Bispo diocesano presidiu à Missa no dia da memória litúrgica do novo santo português e referiu-se ao significado das suas relíquias

Foto Diocese de Viana do Castelo

Viana do Castelo, 19 jul 2019 (Ecclesia) – O bispo de Viana do Castelo presidiu à eucaristia da Festa de São Bartolomeu dos Mártires, esta quinta-feira, apontou a simbologia das relíquias designou o novo santo como a “coluna vertebral da sociedade e da Igreja”.

“A vértebra é a parte do nosso corpo em que se apoia o nosso esqueleto. Foi aqui, nesta igreja do Convento de São Domingos, de uma maneira muito especial, que Bartolomeu dos Mártires se tornou coluna vertebral da sociedade e da Igreja, ganhou força e energia para transmitir a mensagem cristã, se encontrou com Deus e se tornou místico”, disse D. Anacleto Oliveira na homilia da Missa.

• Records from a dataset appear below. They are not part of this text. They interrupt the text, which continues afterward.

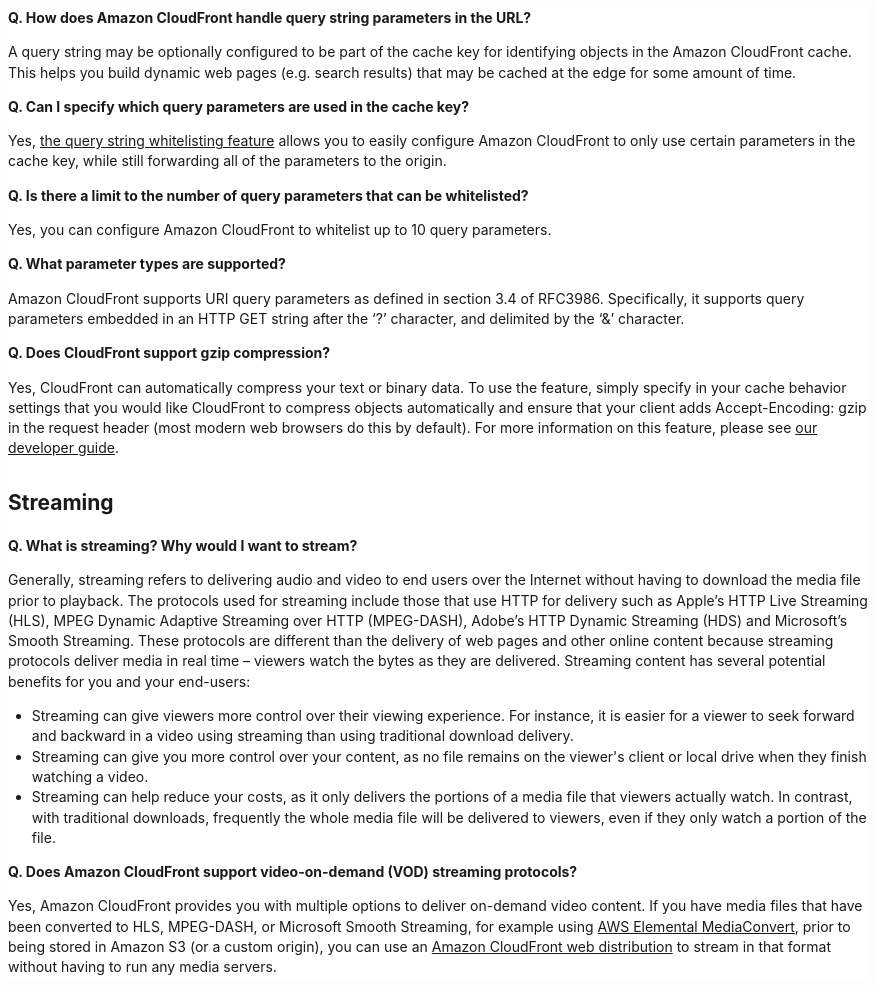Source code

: **Q. How does Amazon CloudFront handle query string parameters in the URL?**

A query string may be optionally configured to be part of the cache key for identifying objects in the Amazon CloudFront cache. This helps you build dynamic web pages (e.g. search results) that may be cached at the edge for some amount of time.

**Q. Can I specify which query parameters are used in the cache key?**

Yes, [the query string whitelisting feature](https://docs.aws.amazon.com/AmazonCloudFront/latest/DeveloperGuide/distribution-web-values-specify.html#DownloadDistValuesQueryStringWhiteList) allows you to easily configure Amazon CloudFront to only use certain parameters in the cache key, while still forwarding all of the parameters to the origin.

**Q. Is there a limit to the number of query parameters that can be whitelisted?**

Yes, you can configure Amazon CloudFront to whitelist up to 10 query parameters.

**Q. What parameter types are supported?**

Amazon CloudFront supports URI query parameters as defined in section 3.4 of RFC3986. Specifically, it supports query parameters embedded in an HTTP GET string after the ‘?’ character, and delimited by the ‘&’ character.

**Q. Does CloudFront support gzip compression?**

Yes, CloudFront can automatically compress your text or binary data. To use the feature, simply specify in your cache behavior settings that you would like CloudFront to compress objects automatically and ensure that your client adds Accept-Encoding: gzip in the request header (most modern web browsers do this by default). For more information on this feature, please see [our developer guide](http://docs.aws.amazon.com/AmazonCloudFront/latest/DeveloperGuide/ServingCompressedFiles.html).  

## Streaming

**Q. What is streaming? Why would I want to stream?**

Generally, streaming refers to delivering audio and video to end users over the Internet without having to download the media file prior to playback. The protocols used for streaming include those that use HTTP for delivery such as Apple’s HTTP Live Streaming (HLS), MPEG Dynamic Adaptive Streaming over HTTP (MPEG-DASH), Adobe’s HTTP Dynamic Streaming (HDS) and Microsoft’s Smooth Streaming. These protocols are different than the delivery of web pages and other online content because streaming protocols deliver media in real time – viewers watch the bytes as they are delivered. Streaming content has several potential benefits for you and your end-users:

- Streaming can give viewers more control over their viewing experience. For instance, it is easier for a viewer to seek forward and backward in a video using streaming than using traditional download delivery.
- Streaming can give you more control over your content, as no file remains on the viewer's client or local drive when they finish watching a video.
- Streaming can help reduce your costs, as it only delivers the portions of a media file that viewers actually watch. In contrast, with traditional downloads, frequently the whole media file will be delivered to viewers, even if they only watch a portion of the file.

**Q. Does Amazon CloudFront support video-on-demand (VOD) streaming protocols?**

Yes, Amazon CloudFront provides you with multiple options to deliver on-demand video content. If you have media files that have been converted to HLS, MPEG-DASH, or Microsoft Smooth Streaming, for example using [AWS Elemental MediaConvert](https://aws.amazon.com/mediaconvert/), prior to being stored in Amazon S3 (or a custom origin), you can use an [Amazon CloudFront web distribution](https://docs.aws.amazon.com/AmazonCloudFront/latest/DeveloperGuide/distribution-working-with.html) to stream in that format without having to run any media servers.
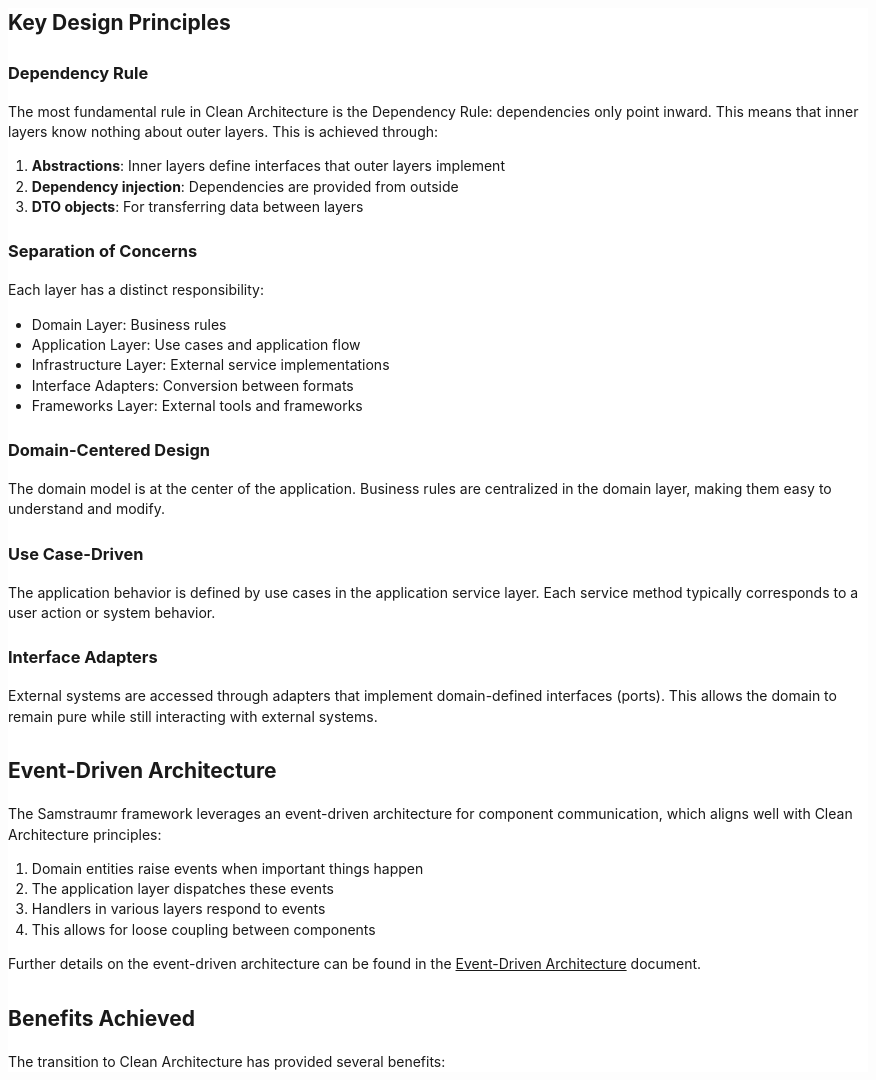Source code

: ## Key Design Principles

### Dependency Rule

The most fundamental rule in Clean Architecture is the Dependency Rule: dependencies only point inward. This means that inner layers know nothing about outer layers. This is achieved through:

1. **Abstractions**: Inner layers define interfaces that outer layers implement
2. **Dependency injection**: Dependencies are provided from outside
3. **DTO objects**: For transferring data between layers

### Separation of Concerns

Each layer has a distinct responsibility:
- Domain Layer: Business rules
- Application Layer: Use cases and application flow
- Infrastructure Layer: External service implementations
- Interface Adapters: Conversion between formats
- Frameworks Layer: External tools and frameworks

### Domain-Centered Design

The domain model is at the center of the application. Business rules are centralized in the domain layer, making them easy to understand and modify.

### Use Case-Driven

The application behavior is defined by use cases in the application service layer. Each service method typically corresponds to a user action or system behavior.

### Interface Adapters

External systems are accessed through adapters that implement domain-defined interfaces (ports). This allows the domain to remain pure while still interacting with external systems.

## Event-Driven Architecture

The Samstraumr framework leverages an event-driven architecture for component communication, which aligns well with Clean Architecture principles:

1. Domain entities raise events when important things happen
2. The application layer dispatches these events
3. Handlers in various layers respond to events
4. This allows for loose coupling between components

Further details on the event-driven architecture can be found in the [Event-Driven Architecture](../event/readme.md) document.

## Benefits Achieved

The transition to Clean Architecture has provided several benefits:
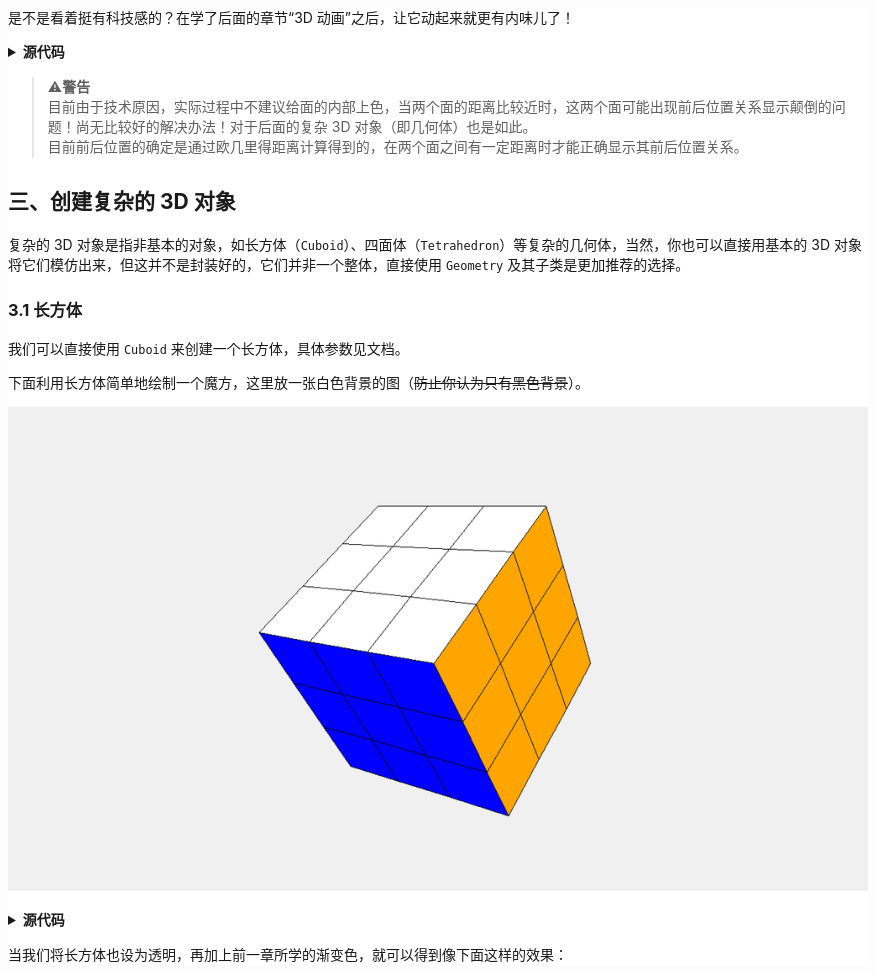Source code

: 是不是看着挺有科技感的？在学了后面的章节“3D 动画”之后，让它动起来就更有内味儿了！

<details><summary><b>源代码</b></summary></details>

> ⚠️**警告**  
> 目前由于技术原因，实际过程中不建议给面的内部上色，当两个面的距离比较近时，这两个面可能出现前后位置关系显示颠倒的问题！尚无比较好的解决办法！对于后面的复杂 3D 对象（即几何体）也是如此。  
> 目前前后位置的确定是通过欧几里得距离计算得到的，在两个面之间有一定距离时才能正确显示其前后位置关系。

三、创建复杂的 3D 对象
--------------------

复杂的 3D 对象是指非基本的对象，如长方体（`Cuboid`）、四面体（`Tetrahedron`）等复杂的几何体，当然，你也可以直接用基本的 3D 对象将它们模仿出来，但这并不是封装好的，它们并非一个整体，直接使用 `Geometry` 及其子类是更加推荐的选择。

### 3.1 长方体

我们可以直接使用 `Cuboid` 来创建一个长方体，具体参数见文档。

下面利用长方体简单地绘制一个魔方，这里放一张白色背景的图（~~防止你认为只有黑色背景~~）。

![png](images/7.1-3.1-1.png)

<details><summary><b>源代码</b></summary></details>

当我们将长方体也设为透明，再加上前一章所学的渐变色，就可以得到像下面这样的效果：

A relíquia do braço de Frei Bartolomeu dos Mártires, que se encontra na Sé de Viana do Castelo, “foi sinal da misericórdia de Deus e instrumento com o qual se tornou discípulo missionário, contribuindo, de modo único, para a criação da Diocese, o que viria a acontecer vários séculos depois”, acrescentou.

A celebração, que juntou muitos fiéis e perto de duas dezenas de sacerdotes, ganhou especial significado pelo anúncio da canonização do “arcebispo santo”, anunciada pelo Vaticano no passado dia 06 de julho. 

Foto Diocese de Viana do Castelo

Foi um homem que não parou, percorrendo a vasta Arquidiocese, composta então por centenas de paróquias. E fê-lo em condições desumanas comparativamente com as de hoje. Fez-se escravo de todos, usando as palavras de Paulo, vivendo o Evangelho na sua pureza máxima, o que é visível até na comida que partilhava com os pobres”, afirmou D. Anacleto Oliveira destacando a dinâmica de São Bartolomeu dos Mártires.

O bispo de Viana do Castelo referiu que não haverá uma cerimónia de canonização, mas apenas a leitura solene do decreto que inscreve Frei Bartolomeu dos Mártires no Livro dos Santos, que deverá ter lugar na Arquidiocese de Braga, no dia 10 de novembro, data em que começa a semana dos Seminários.

No dia 6 de julho, o PapaFrancisco  promulgou o decreto relativo à canonização de D. Frei Bartolomeu dos Mártires (1514-1590), arcebispo de Braga, arquidiocese que incluía na altura os territórios das dioceses de Braga, Viana do Castelo, de Bragança-Miranda e de Vila Real.

No texto publicado pela Sala de Imprensa da Santa Sé pode ler-se que, durante audiência ao cardeal Angelo Becciu, prefeito da Congregação para as Causas dos Santos, o Papa “aprovou os votos favoráveis dos membros da congregação e estendeu o culto litúrgico em honra ao Beato Bartolomeu dos Mártires à Igreja Universal”, “inscrevendo-o no livro dos santos” por “canonização equipolente”.

Em janeiro de 2016, o Papa Francisco já tinha autorizado a canonização de Frei Bartolomeu dos Mártires sem a necessidade de um novo milagre atribuído à intercessão do futuro santo português, num processo que é denominado como canonização equipolente.

Frei Bartolomeu dos Mártires, de seu nome Bartolomeu Fernandes, nasceu em Lisboa a 3 de  maio de 1514, e é recordado como um modelo de benevolência e uma figura ímpar na dedicação à Igreja Católica.

O bispo português, que se afirmou como uma das vozes de referência no Concílio de Trento (1543 – 1563), um momento decisivo na história da Igreja Católica na altura confrontada com a Reforma Protestante; destacou-se também pela sua missão pastoral à frente das comunidades católicas do Minho e de Trás-os-Montes, com especial relevo para o seu gosto pelas visitas pastorais às populações, a que dedicava grande parte do seu seu tempo.

Depois de resignar em 1582, por motivos de idade, Frei Bartolomeu dos Mártires viria a falecer em 1590, no Convento de Santa Cruz, em Viana do Castelo.